Conclusions des parties
- 17.
- Les requérants concluent à ce qu'il plaise au Tribunal:
annuler les bulletins de pension du mois de décembre 1994, dans lesquels
il est fait application du règlement n° 3161/94, dans la mesure où ce
règlement ne fixe un coefficient correcteur pour l'Allemagne sur la base du
coût de la vie dans sa capitale Berlin qu'à partir du 1er juillet 1994 et non
du 3 octobre 1990, pour les requérants Hedderich et Wienrich, ou du 1er
janvier 1991, pour le requérant Biedermann;
rétablir les requérants dans l'intégralité de leurs droits à pension, affectés,
à compter du 3 octobre 1990 pour les requérants Hedderich et Wienrich,
et du 1er janvier 1991 pour le requérant Biedermann, d'un coefficient
correcteur fixé sur la base du coût de la vie à Berlin;
condamner la défenderesse au paiement d'intérêts de retard sur les arriérés
de pension relatifs aux périodes concernées, calculés au taux de 10 % l'an;
condamner la défenderesse à l'ensemble des dépens.
- 18.
- La Cour des comptes, partie défenderesse, conclut à ce qu'il plaise au Tribunal:
rejeter le recours comme irrecevable ou, subsidiairement, comme non
fondé;
statuer sur les dépens comme de droit.
- 19.
- Le Conseil, partie intervenante, conclut à ce qu'il plaise au Tribunal:
rejeter le recours comme irrecevable ou, subsidiairement, comme non
fondé;
condamner les requérants aux dépens de l'instance.
- 20.
- Les gouvernements néerlandais et allemand, parties intervenantes, appuient les
conclusions de la Cour des comptes.
En droit
- 21.
- Au soutien de leur recours, les requérants soulèvent deux moyens au fond. Le
premier, qui se subdivise en trois branches, s'appuie sur une exception d'illégalité
du règlement n° 3161/94 sur lequel les bulletins attaqués sont fondés. Le second est
tiré d'une violation du devoir de sollicitude et d'assistance.
- 22.
- La Cour des comptes invoque d'abord l'irrecevabilité du recours.
Sur la recevabilité
Moyens et arguments des parties
- 23.
- La défenderesse, soutenue par les parties intervenantes, estime que le recours est
irrecevable.

◆ **CONSIGNE**
Dans l'extrait, à quel taux par an les requérants veulent-ils que soient calculés les intérêts de retard ?

◆ **LISTE FOURNIE**
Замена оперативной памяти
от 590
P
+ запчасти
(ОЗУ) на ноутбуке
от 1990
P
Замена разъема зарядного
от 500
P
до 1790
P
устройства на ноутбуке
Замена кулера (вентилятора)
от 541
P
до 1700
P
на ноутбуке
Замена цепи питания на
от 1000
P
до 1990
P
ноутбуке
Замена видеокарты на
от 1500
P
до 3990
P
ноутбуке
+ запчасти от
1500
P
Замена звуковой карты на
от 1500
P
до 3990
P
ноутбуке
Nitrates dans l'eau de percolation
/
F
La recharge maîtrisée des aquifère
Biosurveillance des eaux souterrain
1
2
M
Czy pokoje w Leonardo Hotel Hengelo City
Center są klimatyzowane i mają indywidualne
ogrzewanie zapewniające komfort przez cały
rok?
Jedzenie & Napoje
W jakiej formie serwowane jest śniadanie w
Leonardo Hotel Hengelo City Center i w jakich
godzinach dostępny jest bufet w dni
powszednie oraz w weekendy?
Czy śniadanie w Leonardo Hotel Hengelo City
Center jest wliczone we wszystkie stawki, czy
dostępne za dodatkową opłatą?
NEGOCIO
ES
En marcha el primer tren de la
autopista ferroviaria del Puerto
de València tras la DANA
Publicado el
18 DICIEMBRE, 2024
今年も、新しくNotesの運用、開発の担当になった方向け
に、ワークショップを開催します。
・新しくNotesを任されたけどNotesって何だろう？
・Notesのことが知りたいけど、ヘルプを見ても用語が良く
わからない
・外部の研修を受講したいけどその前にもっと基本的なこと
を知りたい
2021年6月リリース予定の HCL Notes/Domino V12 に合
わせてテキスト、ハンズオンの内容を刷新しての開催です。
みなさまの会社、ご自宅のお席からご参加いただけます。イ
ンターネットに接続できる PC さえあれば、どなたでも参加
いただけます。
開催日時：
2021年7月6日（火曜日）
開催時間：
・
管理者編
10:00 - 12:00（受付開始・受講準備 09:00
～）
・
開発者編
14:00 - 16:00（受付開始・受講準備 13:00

◆ **RÉPONSE**
Au taux de 10 % l'an.